Abstract

To examine the influence of severe infrarenal neck angulation (SNA) on complications after endovascular repair of abdominal aortic aneurysm (AAA). From October 1996 to January 2006, 5183 patients who underwent endovascular aneurysm repair using a Talent, Zenith, or Excluder stent-graft were enrolled into the EUROSTAR registry. Incidence of proximal type I endoleak, stent-graft migration, proximal neck dilatation, aneurysm rupture, secondary interventions, and all-cause and aneurysm-related mortality were compared between patients with and without severe infrarenal neck angulation (>60 degrees angle between the infrarenal aortic neck and the longitudinal axis of the aneurysm). In the short term (before discharge), proximal type I endoleak (OR 2.32, 95% CI 1.60 to 3.37, p<0.0001) and stent-graft migration (OR 2.17, 95% CI 1.20 to 3.91, p=0.0105) were observed more frequently in patients with SNA. Over the long term, higher incidences of proximal neck dilatation > or =4 mm (HR 1.26, 95% CI 1.11 to 1.43, p=0.0004), proximal type I endoleak (HR 1.80, 95% CI 1.25 to 2.58, p=0.0016), and need for secondary interventions (HR 1.29, 95% CI 1.00 to 1.67, p=0.0488) were seen in patients with SNA. All-cause mortality, aneurysm-related mortality, and rupture of the aneurysm were similar in patients with and without severe neck angulation.
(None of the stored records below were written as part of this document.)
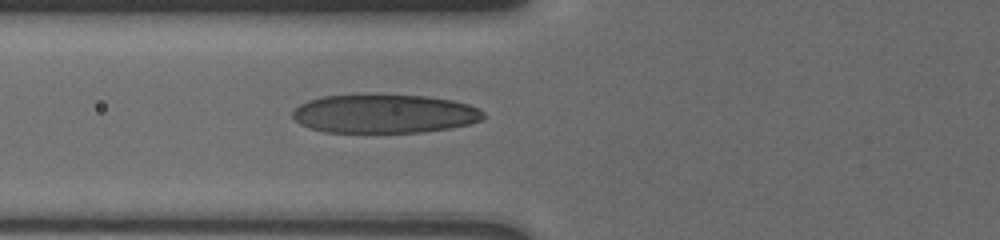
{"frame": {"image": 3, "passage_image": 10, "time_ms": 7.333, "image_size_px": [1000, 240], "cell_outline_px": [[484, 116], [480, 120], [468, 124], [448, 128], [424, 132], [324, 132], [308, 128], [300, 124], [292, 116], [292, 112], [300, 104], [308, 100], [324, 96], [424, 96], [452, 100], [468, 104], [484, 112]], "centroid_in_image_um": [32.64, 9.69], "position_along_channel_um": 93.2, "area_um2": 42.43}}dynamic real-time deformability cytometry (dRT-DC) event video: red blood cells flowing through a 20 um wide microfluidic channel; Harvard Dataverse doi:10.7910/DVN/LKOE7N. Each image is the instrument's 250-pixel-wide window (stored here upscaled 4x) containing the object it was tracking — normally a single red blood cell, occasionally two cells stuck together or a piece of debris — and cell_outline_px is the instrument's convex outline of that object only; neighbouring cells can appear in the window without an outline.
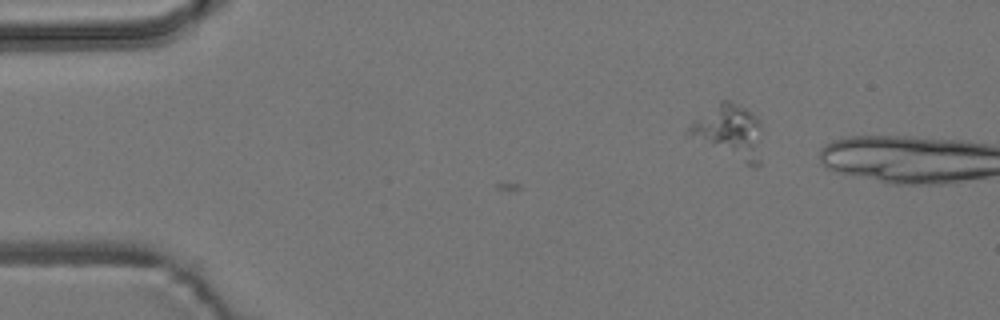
{"species": "common noctule bat (a hibernating species)", "species_latin": "Nyctalus noctula", "temperature_condition": "room temperature", "stored_images_in_passage": 2, "camera_frame_rate_fps": 3000, "um_per_image_px": 0.085, "animal": {"sex": "male", "body_mass_g": 19.2, "forearm_length_mm": 51.8}, "frame": {"image": 1, "passage_image": 2, "time_ms": 1.333, "image_size_px": [1000, 320], "cell_outline_px": [[760, 164], [748, 164], [684, 136], [684, 132], [696, 120], [720, 100], [728, 100], [752, 112], [760, 120]], "centroid_in_image_um": [61.96, 11.19], "position_along_channel_um": 23.0, "area_um2": 22.72}}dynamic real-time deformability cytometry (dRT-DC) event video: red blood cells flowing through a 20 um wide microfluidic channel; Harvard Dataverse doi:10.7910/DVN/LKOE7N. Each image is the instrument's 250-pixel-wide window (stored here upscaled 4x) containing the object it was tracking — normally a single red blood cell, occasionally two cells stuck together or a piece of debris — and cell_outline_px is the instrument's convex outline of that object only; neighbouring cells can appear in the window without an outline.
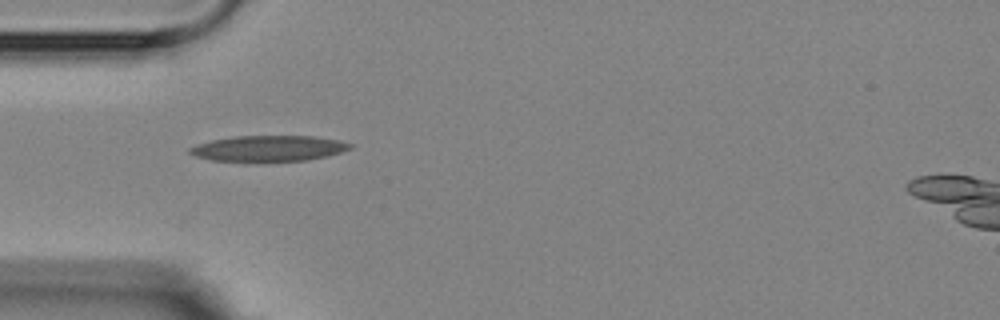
{"species": "Egyptian fruit bat (a non-hibernating species)", "species_latin": "Rousettus aegyptiacus", "temperature_condition": "room temperature", "stored_images_in_passage": 10, "camera_frame_rate_fps": 3000, "um_per_image_px": 0.085, "animal": {"sex": "female"}, "frame": {"image": 1, "passage_image": 4, "time_ms": 4.333, "image_size_px": [1000, 320], "cell_outline_px": [[352, 148], [328, 156], [308, 160], [244, 164], [212, 160], [196, 156], [188, 152], [188, 148], [212, 140], [236, 136], [312, 136], [340, 140], [352, 144]], "centroid_in_image_um": [22.81, 12.66], "position_along_channel_um": 62.2, "area_um2": 24.91}}
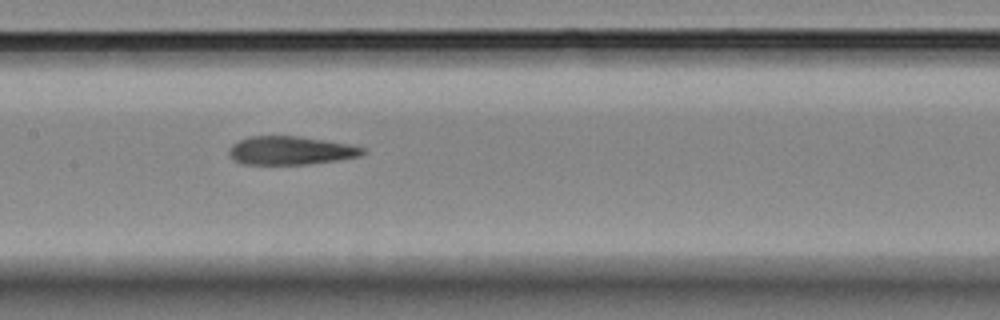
{"frame": {"image": 2, "passage_image": 7, "time_ms": 7.667, "image_size_px": [1000, 320], "cell_outline_px": [[368, 152], [364, 156], [340, 160], [308, 164], [240, 164], [228, 152], [232, 144], [248, 136], [300, 136], [356, 144], [368, 148]], "centroid_in_image_um": [24.86, 12.78], "position_along_channel_um": 182.5, "area_um2": 22.72}}
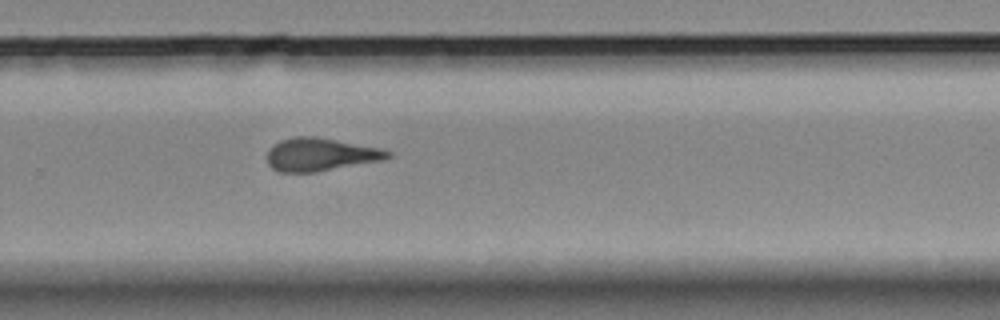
{"frame": {"image": 3, "passage_image": 10, "time_ms": 11.0, "image_size_px": [1000, 320], "cell_outline_px": [[392, 156], [384, 160], [316, 172], [280, 172], [272, 168], [268, 164], [268, 148], [272, 144], [280, 140], [296, 136], [316, 136], [384, 148], [392, 152]], "centroid_in_image_um": [27.27, 13.12], "position_along_channel_um": 302.5, "area_um2": 23.58}}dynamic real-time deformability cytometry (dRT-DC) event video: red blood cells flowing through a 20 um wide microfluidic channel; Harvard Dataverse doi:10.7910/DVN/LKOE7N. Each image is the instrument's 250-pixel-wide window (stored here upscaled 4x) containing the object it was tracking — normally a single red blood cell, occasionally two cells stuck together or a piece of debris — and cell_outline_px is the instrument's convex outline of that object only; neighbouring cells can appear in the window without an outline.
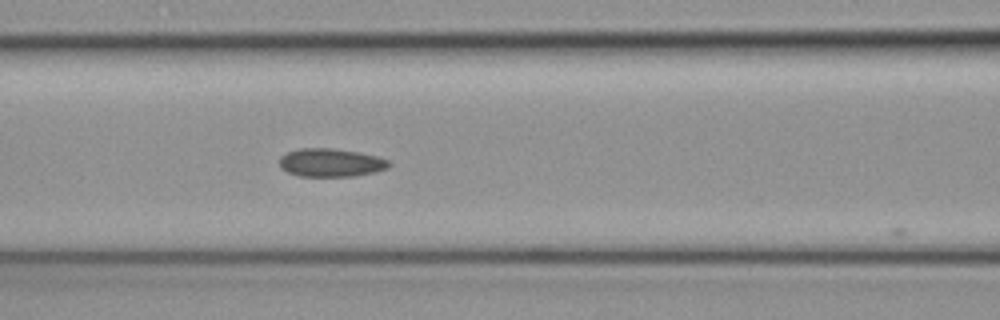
{"species": "common noctule bat (a hibernating species)", "species_latin": "Nyctalus noctula", "temperature_condition": "cold", "stored_images_in_passage": 8, "camera_frame_rate_fps": 3000, "um_per_image_px": 0.085, "animal": {"sex": "female", "body_mass_g": 19.3, "forearm_length_mm": 54.1}, "frame": {"image": 1, "passage_image": 8, "time_ms": 2.333, "image_size_px": [1000, 320], "cell_outline_px": [[392, 164], [388, 168], [376, 172], [356, 176], [296, 176], [280, 168], [280, 156], [288, 152], [300, 148], [332, 148], [356, 152], [376, 156], [388, 160]], "centroid_in_image_um": [28.12, 13.83], "position_along_channel_um": 138.5, "area_um2": 18.09}}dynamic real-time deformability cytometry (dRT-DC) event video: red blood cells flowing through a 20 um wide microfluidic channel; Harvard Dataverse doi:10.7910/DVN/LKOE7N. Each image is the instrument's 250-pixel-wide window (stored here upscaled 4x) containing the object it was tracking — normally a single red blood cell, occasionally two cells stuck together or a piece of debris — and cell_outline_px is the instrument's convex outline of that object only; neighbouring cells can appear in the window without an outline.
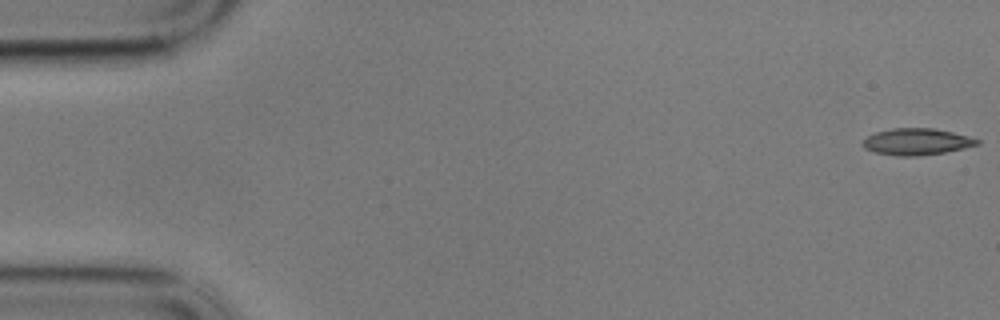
{"species": "common noctule bat (a hibernating species)", "species_latin": "Nyctalus noctula", "temperature_condition": "cold", "stored_images_in_passage": 56, "camera_frame_rate_fps": 3000, "um_per_image_px": 0.085, "animal": {"sex": "male", "body_mass_g": 17.9}, "frame": {"image": 1, "passage_image": 1, "time_ms": 0.0, "image_size_px": [1000, 320], "cell_outline_px": [[980, 144], [964, 148], [944, 152], [916, 156], [896, 156], [876, 152], [864, 148], [860, 144], [868, 136], [876, 132], [892, 128], [932, 128], [952, 132], [968, 136], [980, 140]], "centroid_in_image_um": [77.91, 12.04], "position_along_channel_um": 7.1, "area_um2": 17.63}}
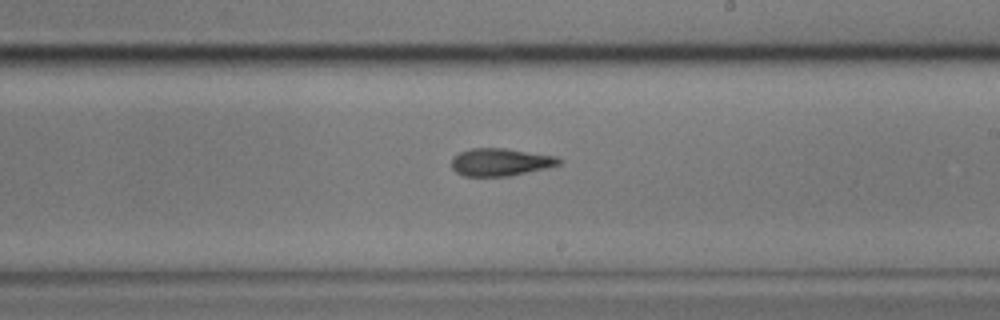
{"frame": {"image": 2, "passage_image": 34, "time_ms": 11.0, "image_size_px": [1000, 320], "cell_outline_px": [[564, 160], [560, 164], [544, 168], [508, 176], [464, 176], [456, 172], [452, 168], [452, 156], [460, 152], [472, 148], [504, 148], [556, 156]], "centroid_in_image_um": [42.52, 13.77], "position_along_channel_um": 246.5, "area_um2": 17.17}}
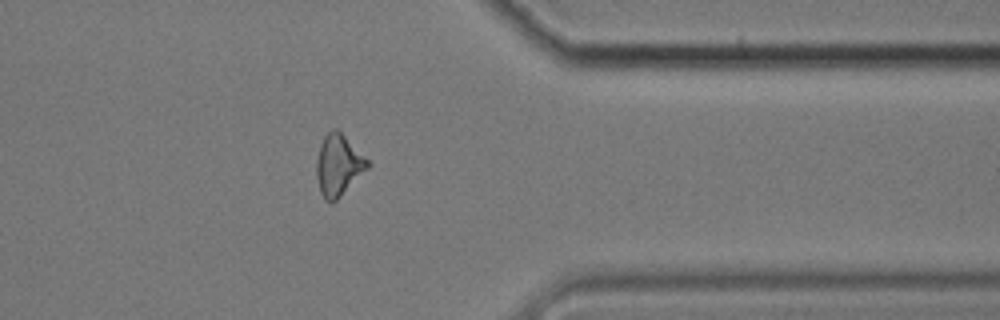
{"frame": {"image": 3, "passage_image": 47, "time_ms": 15.333, "image_size_px": [1000, 320], "cell_outline_px": [[372, 164], [332, 204], [324, 200], [320, 192], [316, 176], [316, 160], [320, 144], [324, 136], [332, 128], [336, 128]], "centroid_in_image_um": [28.74, 14.05], "position_along_channel_um": 382.7, "area_um2": 18.09}, "authors_computed_cell_mechanics": {"area_um2": 17.629, "velocity_mm_per_s": 3.4096, "shape_relaxation_time_tau1_ms": 9.4307, "shape_relaxation_time_tau2_ms": 6.9111, "deformation_change_tau1": 0.2216, "deformation_change_tau2": 0.1559}}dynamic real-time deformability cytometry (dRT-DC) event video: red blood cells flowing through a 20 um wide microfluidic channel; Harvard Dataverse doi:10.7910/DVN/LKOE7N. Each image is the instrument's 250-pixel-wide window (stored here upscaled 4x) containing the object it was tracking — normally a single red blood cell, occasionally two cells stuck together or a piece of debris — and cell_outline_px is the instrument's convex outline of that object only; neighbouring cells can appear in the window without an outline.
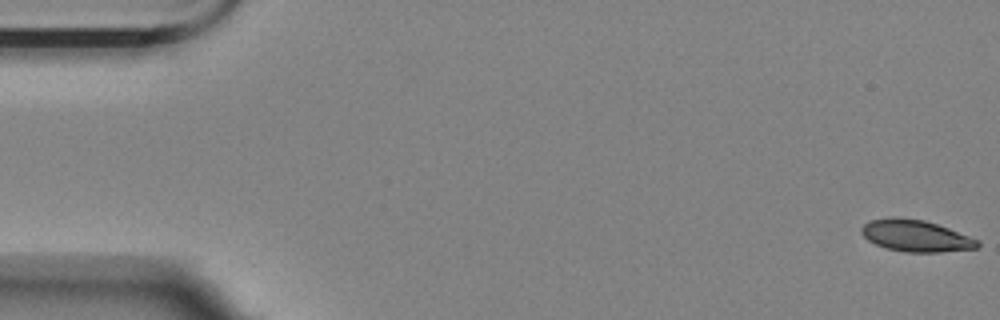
{"species": "Egyptian fruit bat (a non-hibernating species)", "species_latin": "Rousettus aegyptiacus", "temperature_condition": "room temperature", "stored_images_in_passage": 57, "camera_frame_rate_fps": 3000, "um_per_image_px": 0.085, "animal": {"sex": "female"}, "frame": {"image": 1, "passage_image": 1, "time_ms": 0.0, "image_size_px": [1000, 320], "cell_outline_px": [[980, 244], [976, 248], [940, 252], [904, 252], [888, 248], [876, 244], [868, 240], [860, 232], [860, 228], [868, 220], [888, 216], [896, 216], [924, 220], [948, 228], [980, 240]], "centroid_in_image_um": [77.8, 20.02], "position_along_channel_um": 7.2, "area_um2": 21.56}}
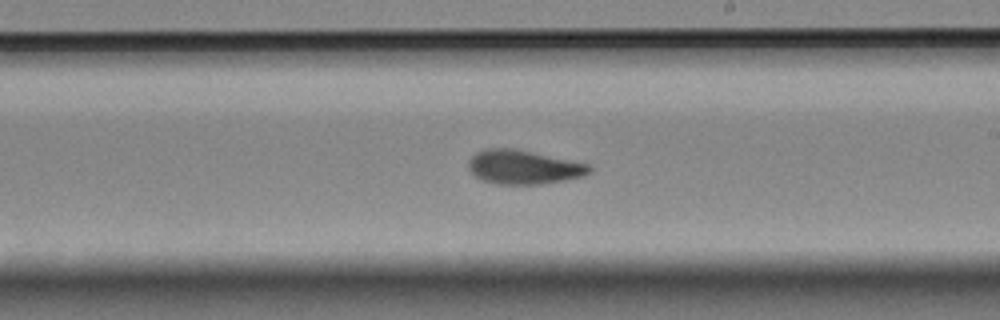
{"frame": {"image": 2, "passage_image": 33, "time_ms": 10.667, "image_size_px": [1000, 320], "cell_outline_px": [[592, 172], [584, 176], [564, 180], [540, 184], [496, 184], [480, 180], [468, 168], [468, 160], [476, 152], [484, 148], [516, 148], [588, 164], [592, 168]], "centroid_in_image_um": [44.48, 14.2], "position_along_channel_um": 244.5, "area_um2": 24.1}}
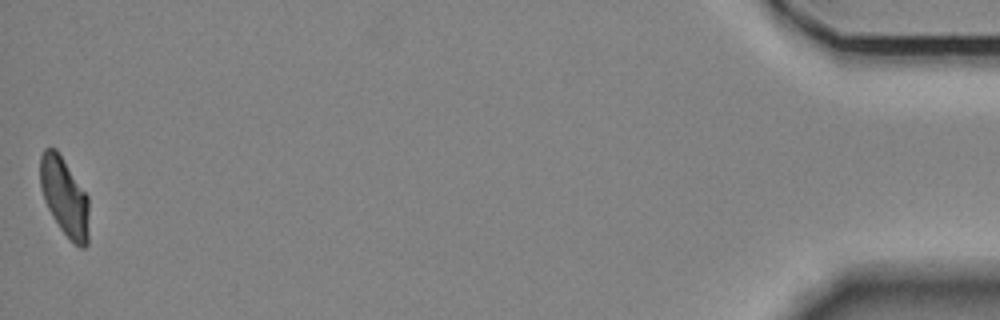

In the subgroup of patients with an Excluder endograft, proximal endoleak at the completion angiogram (OR 4.49, 95% CI 1.31 to 15.32, p=0.0166) and long-term proximal neck dilatation (HR 1.67, 95% CI 1.20 to 2.33, p=0.0026) were more frequently observed in patients with SNA. In the Zenith subgroup, proximal endoleak at the completion angiogram (OR 2.62, 95% CI 1.49 to 4.63, p=0.0009) and proximal stent-graft migration before discharge (OR 2.34, 95% CI 1.06 to 5.19, p=0.0353) were more common in patients with SNA. In the Talent subgroup, long-term proximal endoleak (HR 2.09, 95% CI 1.27 to 3.44, p=0.0036), proximal neck dilatation (HR 1.29, 95% CI 1.05 to 1.60, p=0.0168), and secondary interventions (HR 1.54, 95% CI 1.05 to 2.24, p=0.0259) were more frequently observed in patients with SNA. Severe infrarenal aortic neck angulation was clearly associated with proximal type I endoleak, while the relationship with stent-graft migration was not clear. Excluder, Zenith, and Talent stent-grafts perform well in patients with severe neck angulation, with only a few differences among devices.